**PROBLEM REQUIREMENTS**
Please gather every line below that contains the string "qSketchRegion", matching case exactly.

[Dataset excerpts]

+ + + + + + +

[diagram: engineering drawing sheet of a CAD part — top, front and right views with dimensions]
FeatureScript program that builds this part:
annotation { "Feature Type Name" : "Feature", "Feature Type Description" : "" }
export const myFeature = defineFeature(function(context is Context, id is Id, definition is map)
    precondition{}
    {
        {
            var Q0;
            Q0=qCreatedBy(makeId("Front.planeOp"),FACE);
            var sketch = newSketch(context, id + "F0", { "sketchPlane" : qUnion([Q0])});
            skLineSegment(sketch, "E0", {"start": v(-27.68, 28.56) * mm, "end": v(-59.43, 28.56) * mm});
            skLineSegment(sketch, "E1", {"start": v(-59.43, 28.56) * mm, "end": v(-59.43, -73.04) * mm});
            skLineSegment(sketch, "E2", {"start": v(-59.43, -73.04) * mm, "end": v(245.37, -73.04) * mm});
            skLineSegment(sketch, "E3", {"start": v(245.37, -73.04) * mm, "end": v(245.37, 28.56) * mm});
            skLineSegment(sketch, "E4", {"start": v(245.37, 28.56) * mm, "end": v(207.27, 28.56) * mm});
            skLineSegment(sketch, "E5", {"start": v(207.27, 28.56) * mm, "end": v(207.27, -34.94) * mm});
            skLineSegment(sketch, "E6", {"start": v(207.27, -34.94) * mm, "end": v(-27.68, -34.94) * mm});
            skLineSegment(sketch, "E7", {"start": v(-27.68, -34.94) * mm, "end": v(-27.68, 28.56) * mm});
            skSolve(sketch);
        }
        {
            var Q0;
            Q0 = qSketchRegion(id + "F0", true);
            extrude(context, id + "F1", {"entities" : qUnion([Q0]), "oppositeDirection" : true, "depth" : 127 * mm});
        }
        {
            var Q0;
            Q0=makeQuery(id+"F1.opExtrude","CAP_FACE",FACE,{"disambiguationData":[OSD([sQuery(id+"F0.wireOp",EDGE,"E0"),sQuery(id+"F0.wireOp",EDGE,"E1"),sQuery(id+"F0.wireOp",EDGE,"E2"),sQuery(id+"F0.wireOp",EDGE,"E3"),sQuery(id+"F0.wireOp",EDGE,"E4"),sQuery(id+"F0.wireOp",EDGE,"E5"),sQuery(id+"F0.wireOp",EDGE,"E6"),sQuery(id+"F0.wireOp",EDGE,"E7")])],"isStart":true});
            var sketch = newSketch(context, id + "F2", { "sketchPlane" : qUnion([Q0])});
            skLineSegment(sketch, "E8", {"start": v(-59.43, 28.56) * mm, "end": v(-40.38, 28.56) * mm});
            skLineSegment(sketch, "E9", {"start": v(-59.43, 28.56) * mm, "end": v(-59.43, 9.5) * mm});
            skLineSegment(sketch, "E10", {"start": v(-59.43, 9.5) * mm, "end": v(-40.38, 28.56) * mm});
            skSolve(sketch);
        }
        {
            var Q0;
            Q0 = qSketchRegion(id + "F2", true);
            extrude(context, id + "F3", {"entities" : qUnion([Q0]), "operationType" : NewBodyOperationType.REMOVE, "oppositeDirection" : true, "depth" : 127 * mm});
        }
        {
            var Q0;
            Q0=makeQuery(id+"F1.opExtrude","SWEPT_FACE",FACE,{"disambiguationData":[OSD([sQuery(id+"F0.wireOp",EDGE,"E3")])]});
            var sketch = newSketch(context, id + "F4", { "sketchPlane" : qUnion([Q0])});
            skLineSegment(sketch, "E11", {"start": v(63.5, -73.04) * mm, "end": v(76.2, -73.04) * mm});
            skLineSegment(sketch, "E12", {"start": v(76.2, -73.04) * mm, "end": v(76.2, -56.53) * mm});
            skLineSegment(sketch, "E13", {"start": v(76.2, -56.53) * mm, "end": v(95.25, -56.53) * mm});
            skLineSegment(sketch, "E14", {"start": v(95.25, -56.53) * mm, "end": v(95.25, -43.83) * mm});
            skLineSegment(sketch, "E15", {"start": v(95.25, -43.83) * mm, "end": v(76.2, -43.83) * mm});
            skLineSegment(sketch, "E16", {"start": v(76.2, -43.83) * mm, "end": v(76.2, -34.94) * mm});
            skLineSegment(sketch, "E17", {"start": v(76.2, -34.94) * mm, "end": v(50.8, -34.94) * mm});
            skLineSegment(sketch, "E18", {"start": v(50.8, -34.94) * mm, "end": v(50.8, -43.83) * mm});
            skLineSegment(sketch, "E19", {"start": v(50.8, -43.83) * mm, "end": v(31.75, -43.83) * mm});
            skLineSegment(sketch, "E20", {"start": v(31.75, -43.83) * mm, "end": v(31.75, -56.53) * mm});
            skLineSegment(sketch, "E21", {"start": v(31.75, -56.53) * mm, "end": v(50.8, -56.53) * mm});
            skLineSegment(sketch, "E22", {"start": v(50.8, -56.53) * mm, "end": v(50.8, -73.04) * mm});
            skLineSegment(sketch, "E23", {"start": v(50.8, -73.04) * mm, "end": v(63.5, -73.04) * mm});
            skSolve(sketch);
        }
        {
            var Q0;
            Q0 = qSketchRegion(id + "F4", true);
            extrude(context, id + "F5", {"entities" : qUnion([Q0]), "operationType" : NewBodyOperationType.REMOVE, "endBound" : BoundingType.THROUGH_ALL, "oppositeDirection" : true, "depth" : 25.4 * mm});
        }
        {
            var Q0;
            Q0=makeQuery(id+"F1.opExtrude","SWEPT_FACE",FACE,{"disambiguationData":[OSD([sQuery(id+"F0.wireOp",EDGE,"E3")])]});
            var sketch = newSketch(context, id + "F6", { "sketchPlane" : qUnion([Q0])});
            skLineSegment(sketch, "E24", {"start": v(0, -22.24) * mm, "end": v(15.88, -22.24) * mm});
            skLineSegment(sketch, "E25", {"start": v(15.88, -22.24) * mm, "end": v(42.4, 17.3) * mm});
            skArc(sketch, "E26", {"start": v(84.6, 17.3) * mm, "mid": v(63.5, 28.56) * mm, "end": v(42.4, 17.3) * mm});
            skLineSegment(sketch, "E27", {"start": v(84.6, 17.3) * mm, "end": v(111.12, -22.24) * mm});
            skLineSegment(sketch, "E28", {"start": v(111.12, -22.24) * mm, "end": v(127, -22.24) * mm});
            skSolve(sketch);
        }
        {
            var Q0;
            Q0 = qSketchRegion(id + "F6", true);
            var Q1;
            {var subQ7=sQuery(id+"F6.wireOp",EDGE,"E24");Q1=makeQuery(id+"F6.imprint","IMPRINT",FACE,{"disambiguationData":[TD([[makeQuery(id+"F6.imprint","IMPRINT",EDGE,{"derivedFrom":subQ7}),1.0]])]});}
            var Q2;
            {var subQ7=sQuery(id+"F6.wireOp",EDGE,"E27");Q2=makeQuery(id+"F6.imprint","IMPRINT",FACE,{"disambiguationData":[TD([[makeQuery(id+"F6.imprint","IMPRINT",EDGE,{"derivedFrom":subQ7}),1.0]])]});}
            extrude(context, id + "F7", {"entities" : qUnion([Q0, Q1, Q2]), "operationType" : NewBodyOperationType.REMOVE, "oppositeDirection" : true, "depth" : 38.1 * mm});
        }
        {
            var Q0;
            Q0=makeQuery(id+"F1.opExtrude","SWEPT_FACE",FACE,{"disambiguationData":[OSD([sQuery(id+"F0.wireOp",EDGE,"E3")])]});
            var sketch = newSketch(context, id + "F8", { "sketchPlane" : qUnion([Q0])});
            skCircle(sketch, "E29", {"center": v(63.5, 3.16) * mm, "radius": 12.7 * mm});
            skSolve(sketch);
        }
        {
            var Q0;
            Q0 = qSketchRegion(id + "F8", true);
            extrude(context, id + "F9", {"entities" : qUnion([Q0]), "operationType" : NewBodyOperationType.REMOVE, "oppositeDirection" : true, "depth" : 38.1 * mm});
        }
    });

+ + + + + + +

**ANSWER TO THIS TASK**
            Q0 = qSketchRegion(id + "F0", true);
            Q0 = qSketchRegion(id + "F2", true);
            Q0 = qSketchRegion(id + "F4", true);
            Q0 = qSketchRegion(id + "F6", true);
            Q0 = qSketchRegion(id + "F8", true);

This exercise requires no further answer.